When she learned the 2012 revival was in the works, she emailed the producers, told them that she was in the 1935 original and asked if they were headed to New York. Not only were they returning to New York, the producers wanted her to be there.
“They invited me to bring a guest to the opening, and the guest was my husband, of course,” says Rasbury, who now lives in Florida.
“We went from the opening to the after-party that was given at a hotel with hundreds of people,” she continues. “After a while, when things began to thin out, many of the cast members sought me out, talked with me and asked me about the original.”

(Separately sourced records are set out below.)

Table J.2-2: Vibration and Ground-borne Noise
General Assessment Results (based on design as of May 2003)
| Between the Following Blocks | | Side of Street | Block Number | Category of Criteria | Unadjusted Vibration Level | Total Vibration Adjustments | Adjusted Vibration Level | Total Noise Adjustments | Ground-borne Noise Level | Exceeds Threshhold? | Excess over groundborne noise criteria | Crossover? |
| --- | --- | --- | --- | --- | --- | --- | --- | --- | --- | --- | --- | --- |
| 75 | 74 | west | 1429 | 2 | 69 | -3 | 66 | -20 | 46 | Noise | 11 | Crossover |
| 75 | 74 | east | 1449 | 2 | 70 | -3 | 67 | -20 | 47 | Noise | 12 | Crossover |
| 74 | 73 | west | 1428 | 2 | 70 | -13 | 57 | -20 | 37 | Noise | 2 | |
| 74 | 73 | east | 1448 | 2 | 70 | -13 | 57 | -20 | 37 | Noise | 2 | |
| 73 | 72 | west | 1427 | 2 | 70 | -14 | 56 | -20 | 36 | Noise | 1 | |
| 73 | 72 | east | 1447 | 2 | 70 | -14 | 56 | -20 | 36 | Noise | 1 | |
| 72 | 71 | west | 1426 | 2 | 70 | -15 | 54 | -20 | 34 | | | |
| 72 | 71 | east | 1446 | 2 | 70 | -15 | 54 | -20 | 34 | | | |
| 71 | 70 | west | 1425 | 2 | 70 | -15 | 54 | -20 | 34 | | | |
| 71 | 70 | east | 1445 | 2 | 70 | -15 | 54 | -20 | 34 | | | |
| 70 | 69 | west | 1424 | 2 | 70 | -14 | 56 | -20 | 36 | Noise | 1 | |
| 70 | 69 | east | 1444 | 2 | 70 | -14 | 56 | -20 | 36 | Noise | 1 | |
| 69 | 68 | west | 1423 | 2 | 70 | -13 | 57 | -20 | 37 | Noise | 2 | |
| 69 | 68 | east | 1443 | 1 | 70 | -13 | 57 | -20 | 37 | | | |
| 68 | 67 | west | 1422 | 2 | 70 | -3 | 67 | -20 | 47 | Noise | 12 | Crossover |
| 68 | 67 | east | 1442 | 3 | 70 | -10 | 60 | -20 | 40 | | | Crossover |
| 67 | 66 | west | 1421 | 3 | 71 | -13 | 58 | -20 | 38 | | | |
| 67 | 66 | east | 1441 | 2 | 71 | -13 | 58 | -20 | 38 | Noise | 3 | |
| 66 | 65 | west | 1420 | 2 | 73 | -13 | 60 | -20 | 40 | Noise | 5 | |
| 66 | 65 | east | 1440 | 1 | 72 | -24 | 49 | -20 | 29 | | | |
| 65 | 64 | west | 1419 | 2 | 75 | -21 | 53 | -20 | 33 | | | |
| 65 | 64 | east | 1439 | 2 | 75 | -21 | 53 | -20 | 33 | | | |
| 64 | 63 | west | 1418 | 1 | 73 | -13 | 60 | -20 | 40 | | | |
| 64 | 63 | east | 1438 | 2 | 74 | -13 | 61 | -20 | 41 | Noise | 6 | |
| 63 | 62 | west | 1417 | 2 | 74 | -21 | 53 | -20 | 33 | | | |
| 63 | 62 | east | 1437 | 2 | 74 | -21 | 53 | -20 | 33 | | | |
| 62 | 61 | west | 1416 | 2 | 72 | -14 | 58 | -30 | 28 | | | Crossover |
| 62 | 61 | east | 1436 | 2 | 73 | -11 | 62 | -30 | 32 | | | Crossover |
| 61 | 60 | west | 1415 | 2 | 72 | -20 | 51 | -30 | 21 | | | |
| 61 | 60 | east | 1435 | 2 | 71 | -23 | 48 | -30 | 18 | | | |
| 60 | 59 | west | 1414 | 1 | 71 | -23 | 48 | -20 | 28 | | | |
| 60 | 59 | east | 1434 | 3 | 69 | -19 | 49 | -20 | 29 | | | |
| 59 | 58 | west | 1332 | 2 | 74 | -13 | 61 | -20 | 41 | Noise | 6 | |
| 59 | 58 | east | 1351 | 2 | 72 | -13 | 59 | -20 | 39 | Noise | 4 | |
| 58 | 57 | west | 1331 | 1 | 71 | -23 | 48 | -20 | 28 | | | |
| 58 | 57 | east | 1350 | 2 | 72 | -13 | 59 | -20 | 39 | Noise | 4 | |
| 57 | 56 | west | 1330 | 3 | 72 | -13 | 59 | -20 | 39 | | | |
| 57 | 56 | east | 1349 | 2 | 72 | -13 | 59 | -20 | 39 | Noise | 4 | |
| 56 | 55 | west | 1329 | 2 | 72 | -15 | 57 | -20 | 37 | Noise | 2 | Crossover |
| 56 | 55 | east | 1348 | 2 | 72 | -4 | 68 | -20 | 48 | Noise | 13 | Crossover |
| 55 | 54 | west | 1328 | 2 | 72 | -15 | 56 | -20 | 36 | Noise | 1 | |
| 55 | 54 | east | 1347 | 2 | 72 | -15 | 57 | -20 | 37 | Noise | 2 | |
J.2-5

Rasbury grew up in New York City. Her mother sang in a choir led by Eva Jessye, whom George Gershwin hired to be musical director for “Porgy and Bess.” When her mother learned that children were needed for the cast, she sent for Rasbury.
“I auditioned for Rouben Mamoulian and George Gershwin, and after that, they said I was in,” Rasbury says. She had a small supporting role, who made a doll dance to music, led the residents of Catfish Row to a church picnic on nearby Kittiwah Island and hid from a police officer in a basket of laundry.
She later attended the High School of Music & Art in New York, and met Oswego recruiters James Moreland, the freshman class advisor, and Golden Romney, head of the department of health and physical education. She applied to Oswego and was accepted, then joined a half dozen other freshmen on an overnight train from Manhattan to the lakeside campus.
“Most of the professors I had there, I loved,” Rasbury says. “They taught me things that I still carry to this day in terms of education, my vocation and the way in which I live. I don’t think you find a lot of people today with the same kind of dedication as these folks had at that time.”
She finished with a degree in elementary education. “The impact was that I became a teacher instead of just another singer,” Rasbury says. “To become a good teacher, I learned that preparedness was the key to being in charge of your classroom at all times, and later in life, being prepared for any job. I was well-prepared to teach in
a New York City public school where some tenured teachers were not in charge of their classrooms.
“I give Oswego the credit for really preparing me to be in charge of all of the changes that have come about in my life.”